**Task description**
From the first line to the last, please write out the data exactly.

======== Records shown ========

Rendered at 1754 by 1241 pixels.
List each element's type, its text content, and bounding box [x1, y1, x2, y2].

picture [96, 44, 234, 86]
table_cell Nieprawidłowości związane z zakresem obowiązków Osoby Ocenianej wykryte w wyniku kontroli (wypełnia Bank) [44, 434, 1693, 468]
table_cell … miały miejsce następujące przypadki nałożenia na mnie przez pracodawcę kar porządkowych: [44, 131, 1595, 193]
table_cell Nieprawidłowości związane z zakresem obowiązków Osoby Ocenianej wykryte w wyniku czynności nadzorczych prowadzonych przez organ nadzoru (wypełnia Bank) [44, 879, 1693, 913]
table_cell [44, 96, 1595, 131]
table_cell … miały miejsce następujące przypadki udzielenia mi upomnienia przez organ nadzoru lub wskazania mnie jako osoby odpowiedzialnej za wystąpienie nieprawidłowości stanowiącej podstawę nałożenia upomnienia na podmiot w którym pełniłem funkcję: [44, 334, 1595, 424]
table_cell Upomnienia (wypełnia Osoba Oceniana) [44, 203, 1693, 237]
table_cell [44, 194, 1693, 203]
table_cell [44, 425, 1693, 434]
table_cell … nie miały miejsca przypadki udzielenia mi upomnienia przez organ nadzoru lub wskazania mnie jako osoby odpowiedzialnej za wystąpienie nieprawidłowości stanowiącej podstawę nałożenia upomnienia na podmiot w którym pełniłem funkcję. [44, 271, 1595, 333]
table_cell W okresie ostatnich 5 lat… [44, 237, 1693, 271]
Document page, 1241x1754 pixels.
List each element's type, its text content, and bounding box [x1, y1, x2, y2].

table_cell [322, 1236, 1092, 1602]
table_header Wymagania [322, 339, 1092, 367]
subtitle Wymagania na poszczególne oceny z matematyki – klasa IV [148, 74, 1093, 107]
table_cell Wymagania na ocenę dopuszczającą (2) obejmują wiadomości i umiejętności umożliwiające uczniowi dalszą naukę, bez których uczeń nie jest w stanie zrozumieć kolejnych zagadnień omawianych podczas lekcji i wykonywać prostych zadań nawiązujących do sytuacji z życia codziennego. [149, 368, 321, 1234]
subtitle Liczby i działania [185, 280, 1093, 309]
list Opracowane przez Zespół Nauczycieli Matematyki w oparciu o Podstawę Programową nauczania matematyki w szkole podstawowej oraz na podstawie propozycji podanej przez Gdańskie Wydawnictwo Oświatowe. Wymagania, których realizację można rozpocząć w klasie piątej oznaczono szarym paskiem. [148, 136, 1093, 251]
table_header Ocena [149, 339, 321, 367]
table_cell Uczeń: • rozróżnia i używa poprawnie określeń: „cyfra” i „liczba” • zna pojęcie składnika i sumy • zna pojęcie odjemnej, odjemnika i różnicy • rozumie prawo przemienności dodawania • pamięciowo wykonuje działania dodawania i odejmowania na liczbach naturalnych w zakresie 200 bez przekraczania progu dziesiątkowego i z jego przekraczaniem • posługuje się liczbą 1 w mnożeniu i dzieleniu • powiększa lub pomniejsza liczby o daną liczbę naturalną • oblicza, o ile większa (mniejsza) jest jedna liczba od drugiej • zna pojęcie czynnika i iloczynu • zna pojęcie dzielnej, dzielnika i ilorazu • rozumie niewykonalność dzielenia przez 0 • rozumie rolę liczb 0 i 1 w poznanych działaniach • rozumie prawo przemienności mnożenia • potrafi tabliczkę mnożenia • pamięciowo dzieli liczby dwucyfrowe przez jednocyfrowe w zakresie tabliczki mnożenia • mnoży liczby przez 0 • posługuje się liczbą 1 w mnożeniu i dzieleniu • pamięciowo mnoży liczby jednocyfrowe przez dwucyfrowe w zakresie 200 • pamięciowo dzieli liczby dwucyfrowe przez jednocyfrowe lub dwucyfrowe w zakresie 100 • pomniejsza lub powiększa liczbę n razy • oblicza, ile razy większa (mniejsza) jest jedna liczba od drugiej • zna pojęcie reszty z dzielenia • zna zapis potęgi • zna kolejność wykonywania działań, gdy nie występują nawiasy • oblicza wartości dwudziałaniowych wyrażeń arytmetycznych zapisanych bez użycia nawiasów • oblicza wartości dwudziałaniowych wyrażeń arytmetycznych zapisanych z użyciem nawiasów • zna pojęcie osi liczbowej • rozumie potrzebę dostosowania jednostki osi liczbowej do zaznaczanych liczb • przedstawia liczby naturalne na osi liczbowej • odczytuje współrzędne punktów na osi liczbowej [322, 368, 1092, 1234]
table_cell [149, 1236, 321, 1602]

========

**Exercise answer**
Rendered at 1754 by 1241 pixels.
List each element's type, its text content, and bounding box [x1, y1, x2, y2].

picture [96, 44, 234, 86]
table_cell Nieprawidłowości związane z zakresem obowiązków Osoby Ocenianej wykryte w wyniku kontroli (wypełnia Bank) [44, 434, 1693, 468]
table_cell … miały miejsce następujące przypadki nałożenia na mnie przez pracodawcę kar porządkowych: [44, 131, 1595, 193]
table_cell Nieprawidłowości związane z zakresem obowiązków Osoby Ocenianej wykryte w wyniku czynności nadzorczych prowadzonych przez organ nadzoru (wypełnia Bank) [44, 879, 1693, 913]
table_cell [44, 96, 1595, 131]
table_cell … miały miejsce następujące przypadki udzielenia mi upomnienia przez organ nadzoru lub wskazania mnie jako osoby odpowiedzialnej za wystąpienie nieprawidłowości stanowiącej podstawę nałożenia upomnienia na podmiot w którym pełniłem funkcję: [44, 334, 1595, 424]
table_cell Upomnienia (wypełnia Osoba Oceniana) [44, 203, 1693, 237]
table_cell [44, 194, 1693, 203]
table_cell [44, 425, 1693, 434]
table_cell … nie miały miejsca przypadki udzielenia mi upomnienia przez organ nadzoru lub wskazania mnie jako osoby odpowiedzialnej za wystąpienie nieprawidłowości stanowiącej podstawę nałożenia upomnienia na podmiot w którym pełniłem funkcję. [44, 271, 1595, 333]
table_cell W okresie ostatnich 5 lat… [44, 237, 1693, 271]
Document page, 1241x1754 pixels.
List each element's type, its text content, and bounding box [x1, y1, x2, y2].

table_cell [322, 1236, 1092, 1602]
table_header Wymagania [322, 339, 1092, 367]
subtitle Wymagania na poszczególne oceny z matematyki – klasa IV [148, 74, 1093, 107]
table_cell Wymagania na ocenę dopuszczającą (2) obejmują wiadomości i umiejętności umożliwiające uczniowi dalszą naukę, bez których uczeń nie jest w stanie zrozumieć kolejnych zagadnień omawianych podczas lekcji i wykonywać prostych zadań nawiązujących do sytuacji z życia codziennego. [149, 368, 321, 1234]
subtitle Liczby i działania [185, 280, 1093, 309]
list Opracowane przez Zespół Nauczycieli Matematyki w oparciu o Podstawę Programową nauczania matematyki w szkole podstawowej oraz na podstawie propozycji podanej przez Gdańskie Wydawnictwo Oświatowe. Wymagania, których realizację można rozpocząć w klasie piątej oznaczono szarym paskiem. [148, 136, 1093, 251]
table_header Ocena [149, 339, 321, 367]
table_cell Uczeń: • rozróżnia i używa poprawnie określeń: „cyfra” i „liczba” • zna pojęcie składnika i sumy • zna pojęcie odjemnej, odjemnika i różnicy • rozumie prawo przemienności dodawania • pamięciowo wykonuje działania dodawania i odejmowania na liczbach naturalnych w zakresie 200 bez przekraczania progu dziesiątkowego i z jego przekraczaniem • posługuje się liczbą 1 w mnożeniu i dzieleniu • powiększa lub pomniejsza liczby o daną liczbę naturalną • oblicza, o ile większa (mniejsza) jest jedna liczba od drugiej • zna pojęcie czynnika i iloczynu • zna pojęcie dzielnej, dzielnika i ilorazu • rozumie niewykonalność dzielenia przez 0 • rozumie rolę liczb 0 i 1 w poznanych działaniach • rozumie prawo przemienności mnożenia • potrafi tabliczkę mnożenia • pamięciowo dzieli liczby dwucyfrowe przez jednocyfrowe w zakresie tabliczki mnożenia • mnoży liczby przez 0 • posługuje się liczbą 1 w mnożeniu i dzieleniu • pamięciowo mnoży liczby jednocyfrowe przez dwucyfrowe w zakresie 200 • pamięciowo dzieli liczby dwucyfrowe przez jednocyfrowe lub dwucyfrowe w zakresie 100 • pomniejsza lub powiększa liczbę n razy • oblicza, ile razy większa (mniejsza) jest jedna liczba od drugiej • zna pojęcie reszty z dzielenia • zna zapis potęgi • zna kolejność wykonywania działań, gdy nie występują nawiasy • oblicza wartości dwudziałaniowych wyrażeń arytmetycznych zapisanych bez użycia nawiasów • oblicza wartości dwudziałaniowych wyrażeń arytmetycznych zapisanych z użyciem nawiasów • zna pojęcie osi liczbowej • rozumie potrzebę dostosowania jednostki osi liczbowej do zaznaczanych liczb • przedstawia liczby naturalne na osi liczbowej • odczytuje współrzędne punktów na osi liczbowej [322, 368, 1092, 1234]
table_cell [149, 1236, 321, 1602]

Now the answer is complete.